In the farming village of Guyang-ri, just over an hour from Seoul, the energy transition is a shared lunch. Six days out of seven, residents gather at the table thanks to the proceeds from a one-megawatt solar power plant. “Ties are strengthened, life becomes more pleasant,” Jeon Joo-young, village leader, told the Guardian. The project generates about 10 million won a month and funds local services: meals, transportation for the elderly, social activities. The“solar income villages” model has become a policy lever for the South Korean government, which is determined to turn an energy vulnerability into an industrial opportunity.
The crisis as an accelerator
The tension in Iran and its effects on traffic in the Strait of Hormuz have made a structural fact clear: South Korea imports more than 90 percent of its primary energy. And about 70 percent of crude oil flows right through there to the Middle East.
President Lee Jae Myung spoke openly about the “fate of the nation” linked to the energy transition. The official target (20% electricity from renewables by 2030) already existed, but now the scale changes: more funds, more speed, more political pressure.
Through a supplementary budget, it has allocated about 500 billion won for the transition, bringing annual support to more than 1.1 trillion. Another 400 billion will finance subsidized loans for solar villages. The plan envisions 2,500 communities by 2030, with 700 new projects this year alone.
Saturated networks and bottlenecks
Acceleration, however, encounters physical limits. Southern regions-where solar and wind generation are concentrated-are close to grid saturation. Gigawatts of capacity remain waiting to be connected.According to economist Hong Jong Ho, the problem is systemic: artificially low electricity prices, administered by the Korea Electric Power Corporation (Kepco), have disincentivized infrastructure investment for years. “Many Koreans consider energy a cheap public good,” he explained.
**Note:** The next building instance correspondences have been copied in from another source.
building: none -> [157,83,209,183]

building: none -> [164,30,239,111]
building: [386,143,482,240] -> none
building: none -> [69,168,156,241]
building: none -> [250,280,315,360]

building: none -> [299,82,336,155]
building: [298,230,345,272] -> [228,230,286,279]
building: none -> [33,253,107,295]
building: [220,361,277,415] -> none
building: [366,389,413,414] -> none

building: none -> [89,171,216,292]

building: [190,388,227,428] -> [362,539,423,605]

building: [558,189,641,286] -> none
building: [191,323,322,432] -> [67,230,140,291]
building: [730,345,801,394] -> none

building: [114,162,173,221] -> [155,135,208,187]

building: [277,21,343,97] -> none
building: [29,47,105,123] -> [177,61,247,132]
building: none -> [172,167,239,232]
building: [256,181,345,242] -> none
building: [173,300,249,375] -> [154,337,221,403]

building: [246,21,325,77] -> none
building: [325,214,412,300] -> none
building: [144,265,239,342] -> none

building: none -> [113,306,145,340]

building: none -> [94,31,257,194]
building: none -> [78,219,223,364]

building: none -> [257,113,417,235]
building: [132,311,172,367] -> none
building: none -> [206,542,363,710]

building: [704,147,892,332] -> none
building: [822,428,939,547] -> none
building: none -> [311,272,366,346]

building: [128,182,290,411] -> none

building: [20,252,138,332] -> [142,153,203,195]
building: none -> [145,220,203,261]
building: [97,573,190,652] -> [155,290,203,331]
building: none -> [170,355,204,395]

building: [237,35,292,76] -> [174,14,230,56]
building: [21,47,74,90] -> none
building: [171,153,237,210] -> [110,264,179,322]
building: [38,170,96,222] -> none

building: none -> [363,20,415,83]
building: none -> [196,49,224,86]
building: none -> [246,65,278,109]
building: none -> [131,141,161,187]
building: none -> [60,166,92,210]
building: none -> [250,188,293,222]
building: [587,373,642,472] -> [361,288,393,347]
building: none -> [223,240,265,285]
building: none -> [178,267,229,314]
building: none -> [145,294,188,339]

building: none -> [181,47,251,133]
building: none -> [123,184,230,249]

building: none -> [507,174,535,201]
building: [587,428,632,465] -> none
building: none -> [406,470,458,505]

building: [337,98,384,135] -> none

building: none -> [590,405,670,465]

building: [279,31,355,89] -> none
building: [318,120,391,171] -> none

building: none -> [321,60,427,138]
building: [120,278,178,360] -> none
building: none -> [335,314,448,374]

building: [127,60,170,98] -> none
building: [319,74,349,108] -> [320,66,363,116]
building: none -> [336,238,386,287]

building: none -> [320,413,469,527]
This means an unwillingness to accept the costs of the transition.In fact, building new high-voltage lines to the capital takes more than a decade and is met with local resistance: rural areas object to a model in which they host plants and infrastructure without receiving direct benefits on tariffs.
The solar race also uncovers another fragility: technological dependence on China, dominant in global panel production. The government has introduced requirements for domestic modules in local projects and assumptions of carbon footprint certification for imports. Defensive measures, but still partial.
The contradiction of subsidies
The most critical issue remains political. While financing the transition, the state continues to support fossil fuels. According to the organization Solutions for Our Climate, about 5 trillion won is earmarked for holding down oil prices, including direct subsidies to refineries. “The same government that suppresses price signals is asking citizens to save energy,” Gahee Han noted. A contradiction that reflects, according to environmentalists, a structure still geared toward protecting the fossil industry.
In the meantime, some coal plants see closure postponed and nuclear reactors are reactivated to ensure stability. Even after 2040, 21 coal-fired plants will receive payments for the availability of electrical capacity as an emergency reserve.
The case of Guyang-ri shows that transition produces tangible, redistributed benefits: the Middle East crisis has opened a window. Whether the fossil system can close it remains to be seen.